Provided data
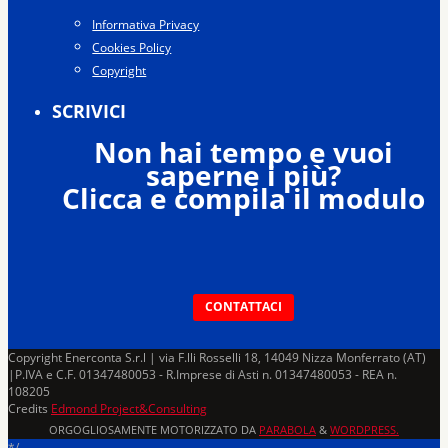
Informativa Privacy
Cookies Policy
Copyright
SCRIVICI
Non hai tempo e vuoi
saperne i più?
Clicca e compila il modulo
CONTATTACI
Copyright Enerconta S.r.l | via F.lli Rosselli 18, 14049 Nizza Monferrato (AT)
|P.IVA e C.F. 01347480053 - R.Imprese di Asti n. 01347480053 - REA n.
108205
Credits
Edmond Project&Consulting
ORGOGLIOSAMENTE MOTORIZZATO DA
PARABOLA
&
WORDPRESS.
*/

---

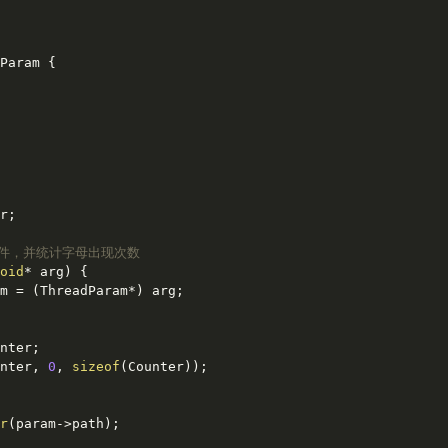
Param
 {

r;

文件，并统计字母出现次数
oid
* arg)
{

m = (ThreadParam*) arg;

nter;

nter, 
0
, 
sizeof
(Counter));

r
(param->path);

Exercise
Check each line of the records for the string "Copyright" and state how many lines contain it. Give only the number.

Solution for this problem
2